Ao rematar este duro Capítulo, depois de três manhãs de trabalho, Gonçalo arrojou a pena com um suspiro de cansaço. Ah! já lhe entrava a fartura dessa interminável Novela, desenrolada como um novelo solto - sem que ele lhe pudesse encurtar os fios, tão cerradamente os emaranhara no seu denso Poema o tio Duarte que ele seguia gemendo! E depois nem o consolava a certeza de construir obra forte. Esses Tructesindos, esses Bastardos, esses Castros, esses Sabedores eram realmente varões Afonsinos, de sólida substância histórica?... Talvez apenas ocos títeres, mal engonçados em erradas armaduras, povoando inverídicos arraiais e castelos, sem um gesto ou dizer que datassem das velhas idades!

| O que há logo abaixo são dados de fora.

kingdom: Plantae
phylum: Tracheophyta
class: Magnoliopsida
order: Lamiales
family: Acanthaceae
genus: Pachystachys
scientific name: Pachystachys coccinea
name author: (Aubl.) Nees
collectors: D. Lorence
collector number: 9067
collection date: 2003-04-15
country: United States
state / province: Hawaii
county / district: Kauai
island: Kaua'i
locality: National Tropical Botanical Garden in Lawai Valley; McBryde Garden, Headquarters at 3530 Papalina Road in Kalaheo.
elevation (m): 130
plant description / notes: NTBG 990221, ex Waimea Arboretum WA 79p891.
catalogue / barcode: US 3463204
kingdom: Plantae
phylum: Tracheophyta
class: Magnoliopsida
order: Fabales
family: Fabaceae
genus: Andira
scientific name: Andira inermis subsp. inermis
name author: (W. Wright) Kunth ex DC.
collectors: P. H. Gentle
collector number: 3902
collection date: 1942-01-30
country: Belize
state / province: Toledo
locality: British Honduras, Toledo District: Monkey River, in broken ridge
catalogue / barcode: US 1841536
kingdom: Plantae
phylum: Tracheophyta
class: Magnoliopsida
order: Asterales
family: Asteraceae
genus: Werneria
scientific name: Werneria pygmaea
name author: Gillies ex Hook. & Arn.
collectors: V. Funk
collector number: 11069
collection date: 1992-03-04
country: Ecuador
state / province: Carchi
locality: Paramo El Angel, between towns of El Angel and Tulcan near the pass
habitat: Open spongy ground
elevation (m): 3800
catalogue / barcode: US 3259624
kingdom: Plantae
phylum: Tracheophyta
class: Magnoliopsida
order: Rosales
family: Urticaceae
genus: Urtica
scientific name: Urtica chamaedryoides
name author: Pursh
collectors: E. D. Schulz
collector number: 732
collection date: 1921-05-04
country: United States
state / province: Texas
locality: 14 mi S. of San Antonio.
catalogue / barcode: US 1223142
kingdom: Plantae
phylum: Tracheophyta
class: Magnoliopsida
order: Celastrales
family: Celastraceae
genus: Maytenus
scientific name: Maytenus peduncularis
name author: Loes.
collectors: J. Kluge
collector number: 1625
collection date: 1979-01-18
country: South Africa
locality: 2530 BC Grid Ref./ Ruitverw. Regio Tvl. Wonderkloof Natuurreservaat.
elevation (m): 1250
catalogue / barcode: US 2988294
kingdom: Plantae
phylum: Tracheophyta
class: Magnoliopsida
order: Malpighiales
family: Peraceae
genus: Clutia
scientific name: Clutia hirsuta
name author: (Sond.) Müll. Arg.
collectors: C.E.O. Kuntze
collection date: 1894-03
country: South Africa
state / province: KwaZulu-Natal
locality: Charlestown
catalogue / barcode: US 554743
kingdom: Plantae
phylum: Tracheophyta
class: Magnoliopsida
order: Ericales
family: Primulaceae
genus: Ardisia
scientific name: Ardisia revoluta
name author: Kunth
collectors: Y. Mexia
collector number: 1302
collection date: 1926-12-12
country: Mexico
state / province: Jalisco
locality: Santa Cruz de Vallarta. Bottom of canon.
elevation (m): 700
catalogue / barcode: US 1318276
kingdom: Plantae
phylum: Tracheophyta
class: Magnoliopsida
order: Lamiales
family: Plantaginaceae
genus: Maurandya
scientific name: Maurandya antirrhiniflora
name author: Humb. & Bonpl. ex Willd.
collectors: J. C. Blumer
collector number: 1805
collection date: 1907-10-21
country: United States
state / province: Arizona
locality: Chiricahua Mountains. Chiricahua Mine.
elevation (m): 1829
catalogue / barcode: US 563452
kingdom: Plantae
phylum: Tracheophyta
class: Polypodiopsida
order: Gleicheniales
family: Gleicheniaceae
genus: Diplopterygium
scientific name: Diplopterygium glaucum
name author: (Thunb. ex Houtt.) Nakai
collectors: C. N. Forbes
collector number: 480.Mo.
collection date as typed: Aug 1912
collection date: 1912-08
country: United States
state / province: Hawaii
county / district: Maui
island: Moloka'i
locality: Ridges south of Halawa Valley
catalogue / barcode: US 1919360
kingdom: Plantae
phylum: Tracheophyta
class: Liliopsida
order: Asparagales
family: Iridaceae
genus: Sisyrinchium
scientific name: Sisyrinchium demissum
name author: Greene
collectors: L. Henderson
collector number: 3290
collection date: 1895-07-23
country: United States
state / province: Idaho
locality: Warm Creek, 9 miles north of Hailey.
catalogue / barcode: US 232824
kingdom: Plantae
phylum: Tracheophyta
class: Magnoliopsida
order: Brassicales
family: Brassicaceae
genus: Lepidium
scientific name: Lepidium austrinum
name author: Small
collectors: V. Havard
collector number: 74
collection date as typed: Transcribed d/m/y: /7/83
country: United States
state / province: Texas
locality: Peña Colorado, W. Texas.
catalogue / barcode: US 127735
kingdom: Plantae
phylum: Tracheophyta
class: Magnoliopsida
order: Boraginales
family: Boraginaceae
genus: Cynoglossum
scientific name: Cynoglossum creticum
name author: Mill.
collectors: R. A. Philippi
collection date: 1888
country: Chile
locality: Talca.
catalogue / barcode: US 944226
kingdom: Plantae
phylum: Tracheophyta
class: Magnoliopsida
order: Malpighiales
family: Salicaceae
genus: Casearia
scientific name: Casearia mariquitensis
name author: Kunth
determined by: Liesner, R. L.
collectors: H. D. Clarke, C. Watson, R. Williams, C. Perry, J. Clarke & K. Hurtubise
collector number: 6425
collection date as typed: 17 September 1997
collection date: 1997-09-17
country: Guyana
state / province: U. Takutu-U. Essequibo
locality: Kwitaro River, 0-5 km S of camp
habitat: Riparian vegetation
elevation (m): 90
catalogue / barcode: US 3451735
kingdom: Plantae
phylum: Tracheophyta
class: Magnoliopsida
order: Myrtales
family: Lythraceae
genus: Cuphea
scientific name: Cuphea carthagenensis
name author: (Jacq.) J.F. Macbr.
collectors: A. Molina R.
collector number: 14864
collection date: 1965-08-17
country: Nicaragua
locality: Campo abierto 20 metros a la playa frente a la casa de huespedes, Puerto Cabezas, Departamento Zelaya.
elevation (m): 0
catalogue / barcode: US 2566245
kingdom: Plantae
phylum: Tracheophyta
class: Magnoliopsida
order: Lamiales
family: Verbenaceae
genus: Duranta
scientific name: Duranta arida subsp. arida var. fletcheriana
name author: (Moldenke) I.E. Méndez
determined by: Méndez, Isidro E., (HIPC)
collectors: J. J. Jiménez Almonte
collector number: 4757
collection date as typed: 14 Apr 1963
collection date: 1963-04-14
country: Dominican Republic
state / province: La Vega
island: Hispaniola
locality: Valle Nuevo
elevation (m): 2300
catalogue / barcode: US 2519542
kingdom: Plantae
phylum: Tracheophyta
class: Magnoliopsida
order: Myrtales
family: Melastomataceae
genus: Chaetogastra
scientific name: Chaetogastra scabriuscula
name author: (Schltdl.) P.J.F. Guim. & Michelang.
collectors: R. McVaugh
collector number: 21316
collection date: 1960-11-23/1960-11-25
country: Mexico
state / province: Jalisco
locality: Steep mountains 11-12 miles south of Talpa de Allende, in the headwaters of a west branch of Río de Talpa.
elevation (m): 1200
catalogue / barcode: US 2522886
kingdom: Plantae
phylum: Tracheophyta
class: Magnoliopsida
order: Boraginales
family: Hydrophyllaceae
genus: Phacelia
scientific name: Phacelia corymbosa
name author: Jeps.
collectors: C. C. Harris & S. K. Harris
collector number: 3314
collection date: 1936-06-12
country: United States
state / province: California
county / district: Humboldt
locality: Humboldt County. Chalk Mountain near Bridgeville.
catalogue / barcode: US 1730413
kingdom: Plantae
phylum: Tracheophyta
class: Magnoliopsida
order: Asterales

E ao outro dia não reuniu em todo o seu ser coragem para retomar aquela sôfrega correria dos de Santa Irenéia sobre o bando escapadiço de Baião. De resto já remetera três Capítulos da Novela - já calmara as ânsias do Castanheiro. Mas a ociosidade mais lhe pesou nessa semana, arrastada pelos canapés ou por entre os buxos do jardim, fumando e tristemente sentindo que a Vida lhe fugia em fumo. Para o enervar acrescia um aborrecimento de dinheiro - uma letra de seiscentos mil réis, do derradeiro ano de Coimbra, sempre reformada, sempre avolumada, e que agora o emprestador, um certo Leite, de Oliveira, reclamava com dureza. O seu alfaiate de Lisboa também o importunava com uma conta pavorosa, atulhando duas laudas. Mas sobretudo o desolava a solidão da Torre. Todos os alegres amigos dispersos pela beira-mar ou nas quintas. A Eleição encalhada como uma barca no lodo. A irmã decerto com o outro no Mirante. Até a prima Maria, desatendendo ingratamente o seu tímido pedido de uma "conversazinha". E ele no seu quente casarão, sem energia, imobilizado numa inércia crescente, como se cordas o travassem, cada dia mais apertadas - e de homem se volvesse em fardo.